WHO Calls for Prevention of Occupational Cancer Exposure
EVERY year, at least 200,000 people die from cancer related to their workplace, according to the World Health Organization (WHO).
April 28 was World Day for Safety and Health at Work. Millions of workers run the risk of developing cancers such as lung cancer and mesothelioma (a malignant cancer of the internal lining of the chest cavity) from inhaling asbestos fibers and from tobacco smoke, or leukemia from exposure to benzene at their workplaces. Yet, the risks for occupational cancer are preventable.
Lung cancer, mesothelioma and bladder cancer are among the most common types of occupational cancers, WHO states. Every tenth lung cancer death is closely related to risks in the workplace. Currently about 125 million people around the world are exposed to asbestos at work, and at least 90,000 people die each year from asbestos-related diseases.
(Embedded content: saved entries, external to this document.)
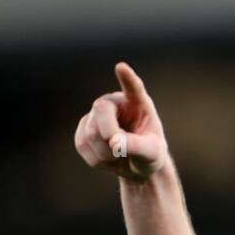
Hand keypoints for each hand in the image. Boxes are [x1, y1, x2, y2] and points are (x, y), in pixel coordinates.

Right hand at [73, 62, 167, 181]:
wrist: (136, 166)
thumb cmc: (149, 155)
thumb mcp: (151, 153)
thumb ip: (137, 146)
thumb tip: (114, 142)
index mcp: (138, 103)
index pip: (133, 88)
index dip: (127, 78)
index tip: (122, 68)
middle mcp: (114, 103)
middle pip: (100, 111)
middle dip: (110, 135)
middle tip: (120, 151)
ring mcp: (96, 115)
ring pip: (90, 133)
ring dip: (105, 153)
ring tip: (120, 156)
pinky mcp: (83, 130)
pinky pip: (82, 145)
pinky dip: (96, 159)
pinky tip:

Thousands more die from leukemia caused by exposure to benzene, an organic solvent widely used by workers, including in the chemical and diamond industries.
The rates of occupational cancer exposure are highest among workers whose workplaces do not meet the requirements for health and safety protection and do not have the necessary engineering measures to prevent the pollution of air with carcinogenic substances. For example, workers who are heavily exposed to second-hand tobacco smoke at their workplaces have double the risk of developing lung cancer compared to those working in a smoke-free environment.
"The tragedy of occupational cancer resulting from asbestos, benzene and other carcinogens is that it takes so long for science to be translated into protective action," said Dr Maria Neira, WHO director of public health and environment. "Known and preventable exposures are clearly responsible for hundreds of thousands of excess cancer cases each year. In the interests of protecting our health, we must adopt an approach rooted in primary prevention -- that is to make workplaces free from carcinogenic risks."
Currently, most cancer deaths caused by occupational risk factors occur in the developed world. This is a result of the wide use of different carcinogenic substances such as blue asbestos, 2-naphthylamine and benzene 20 to 30 years ago. Today, there are much tighter controls on these known carcinogens in the workplace in developed countries. However, work processes involving the use of carcinogens such as chrysotile asbestos and pesticides are moving to countries with less stringent enforcement of occupational-health standards. If the current unregulated use of carcinogens in developing countries continues, a significant increase in occupational cancer can be expected in the coming decades, WHO states.
"The control of carcinogens in the workplace should be a key component of every national cancer-control program," said Dr Andreas Ullrich, WHO medical officer for cancer control. "To achieve this, WHO supports countries in developing comprehensive national cancer prevention and control plans, which are essential to prevent millions of cancer deaths each year."
To protect workers from occupational cancer, WHO urges governments and industry to ensure that workplaces are equipped with adequate measures to meet health and safety standards and that they be free from dangerous pollutants. The most efficient way to prevent occupational cancer is to avoid exposure to carcinogens. Some of the simple interventions that can prevent hundreds of thousands of unnecessary deaths and suffering from occupational cancer are:
- Stop the use of asbestos.
- Introduce benzene-free organic solvents and technologies that convert the carcinogenic chromium into a non-carcinogenic form.
- Ban tobacco use at the workplace.
- Provide protective clothes for people working in the sun.
WHO provides policy recommendations to help countries stop the use of carcinogens in the workplace, and provides health ministries with the latest information to frame health arguments and legislation to rid workplaces of carcinogens. Recently, WHO issued an official statement warning countries to stop using asbestos or face a cancer epidemic in the coming years.